Al Giglio primi interventi di ortopedia oncologica: paziente torna a camminare

Impiantata una protesi al femore a una donna con carcinoma renale. L'intervento è durato cinque ore. L'onco-ortopedico Perrucchini: "L’obiettivo raggiunto era di ridarle qualità di vita e autonomia"

Da sinistra Filippo Boniforti, Giuseppe Perrucchini e Giovanni Albano

Prime procedure chirurgiche per l’ortopedia oncologica della Fondazione Giglio di Cefalù, recentemente attivata. A essere stata trattata è stata una metastasi ossea di una paziente siciliana di 65 anni con carcinoma renale. La lesione, non curata, aveva eroso l’intero femore distale provocando dolori incontrollabili e impedendo la deambulazione della paziente. 

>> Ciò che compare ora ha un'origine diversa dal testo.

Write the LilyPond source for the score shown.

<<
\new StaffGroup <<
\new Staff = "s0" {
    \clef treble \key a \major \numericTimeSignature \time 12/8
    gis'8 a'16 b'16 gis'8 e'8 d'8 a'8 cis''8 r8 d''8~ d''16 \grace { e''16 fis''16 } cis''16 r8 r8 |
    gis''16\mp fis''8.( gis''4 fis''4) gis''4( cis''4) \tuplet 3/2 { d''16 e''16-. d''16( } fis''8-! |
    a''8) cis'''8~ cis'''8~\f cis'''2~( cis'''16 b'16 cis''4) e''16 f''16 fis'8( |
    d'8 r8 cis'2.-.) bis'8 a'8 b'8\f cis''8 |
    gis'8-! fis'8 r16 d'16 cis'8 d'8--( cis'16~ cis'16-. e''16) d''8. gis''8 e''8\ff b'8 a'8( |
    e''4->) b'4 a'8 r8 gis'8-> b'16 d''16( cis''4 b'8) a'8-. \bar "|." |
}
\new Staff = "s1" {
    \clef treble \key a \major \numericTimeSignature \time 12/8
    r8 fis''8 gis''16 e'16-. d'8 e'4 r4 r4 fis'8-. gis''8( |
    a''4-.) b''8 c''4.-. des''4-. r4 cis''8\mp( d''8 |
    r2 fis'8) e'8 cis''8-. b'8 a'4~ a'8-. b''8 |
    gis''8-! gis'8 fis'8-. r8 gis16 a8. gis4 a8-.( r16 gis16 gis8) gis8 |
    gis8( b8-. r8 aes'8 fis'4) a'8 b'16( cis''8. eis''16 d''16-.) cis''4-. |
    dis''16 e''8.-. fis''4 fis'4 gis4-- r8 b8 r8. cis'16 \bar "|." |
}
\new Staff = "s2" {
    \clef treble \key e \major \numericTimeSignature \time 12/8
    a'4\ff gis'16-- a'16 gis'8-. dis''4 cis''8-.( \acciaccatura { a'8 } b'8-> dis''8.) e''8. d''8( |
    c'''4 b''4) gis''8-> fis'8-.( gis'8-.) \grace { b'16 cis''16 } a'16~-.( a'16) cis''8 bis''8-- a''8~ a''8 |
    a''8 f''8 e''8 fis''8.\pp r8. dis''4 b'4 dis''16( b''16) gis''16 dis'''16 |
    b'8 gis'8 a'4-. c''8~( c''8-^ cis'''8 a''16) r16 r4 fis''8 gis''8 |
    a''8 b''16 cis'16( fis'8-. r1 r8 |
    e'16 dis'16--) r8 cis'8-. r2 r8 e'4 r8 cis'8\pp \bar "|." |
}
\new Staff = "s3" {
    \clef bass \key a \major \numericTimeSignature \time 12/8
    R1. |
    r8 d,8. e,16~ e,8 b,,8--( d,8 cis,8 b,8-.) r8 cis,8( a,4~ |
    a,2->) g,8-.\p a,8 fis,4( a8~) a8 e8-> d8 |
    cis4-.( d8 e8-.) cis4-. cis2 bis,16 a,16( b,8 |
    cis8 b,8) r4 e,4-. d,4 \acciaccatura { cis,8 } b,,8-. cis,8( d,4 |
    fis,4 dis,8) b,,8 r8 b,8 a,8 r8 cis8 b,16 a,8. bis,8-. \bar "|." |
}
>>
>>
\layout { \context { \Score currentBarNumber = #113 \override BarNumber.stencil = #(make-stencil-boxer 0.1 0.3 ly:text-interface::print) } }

Alla donna è stato necessario resecare la parte distale del femore fino al ginocchio e impiantare una protesi, sostitutiva del femore, estesa 22 centimetri e connessa a protesi articolare del ginocchio.

L’intervento, durato 5 ore, ha visto come primo operatore il neo onco-ortopedico del Giglio, Giuseppe Perrucchini, con l’ausilio del responsabile dell’Ortopedia Filippo Boniforti, dell’ortopedico Michele Saporito, del chirurgo vascolare Gaetano Mauceri e dell’anestesista Salvo Napoli. L’intervento è stato preceduto, il giorno prima, da una procedura di embolizzazione, della voluminosa lesione, eseguita dal radiologo interventista Franco Valenza presso la Radiologia di Villa Sofia. Questa procedura ha consentito la chiusura dei vasi sanguigni (della lesione) per evitare il formarsi di gravi emorragie durante l’intervento. 

“L’obiettivo raggiunto - ha detto Perrucchini - era di ridare qualità di vita e autonomia alla paziente che ha ripreso a camminare ed è già stata dimessa”. La degenza è stata di 12 giorni nei quali è stato avviato anche il percorso riabilitativo. 

Perrucchini ha anche sottolineato “la multidisciplinarità e la complessità dell’intervento che ha registrato, in questo caso, il coordinamento tra onco-ortopedico, radiologo interventista, ortopedici, chirurgo vascolare, anestesisti, infermieri e fisioterapisti dell’ortopedia, un lavoro che ha coinvolto tutto il blocco operatorio: il più grande risultato - ha affermato - è stato l’ottimo lavoro di squadra”.

Soddisfazione è stata espressa dal presidente della Fondazione Giglio, Giovanni Albano. “Abbiamo attivato nel nostro istituto - ha detto - una super specialità ortopedica auspicando di poter offrire, in linea con le indicazioni dell’assessore Razza, il nostro contributo alla sanità regionale e ai tanti siciliani che si sono rivolti ad altri Istituti del nord Italia”.

L’altra procedura di ortopedia oncologica è stata eseguita su un paziente ricoverato nel reparto di oncologia del Giglio, diretto da Massimiliano Spada. “Il paziente manifestava dolore al dorso - ha spiegato l’oncoortopedico Perrucchini - e dagli esami eseguiti è emersa un'alterazione di una vertebra. Pertanto -  ha proseguito - è stata eseguita una biopsia percutanea della terza vertebra toracica. Attraverso il peduncolo osseo della  stessa vertebra è stato prelevato, sotto guida Tac, il tessuto patologico per l’esame istologico. Con la diagnosi - ha concluso - potrà essere avviato un percorso terapeutico”. La biopsia è stata eseguita con la collaborazione del radiologo Sergio Testai.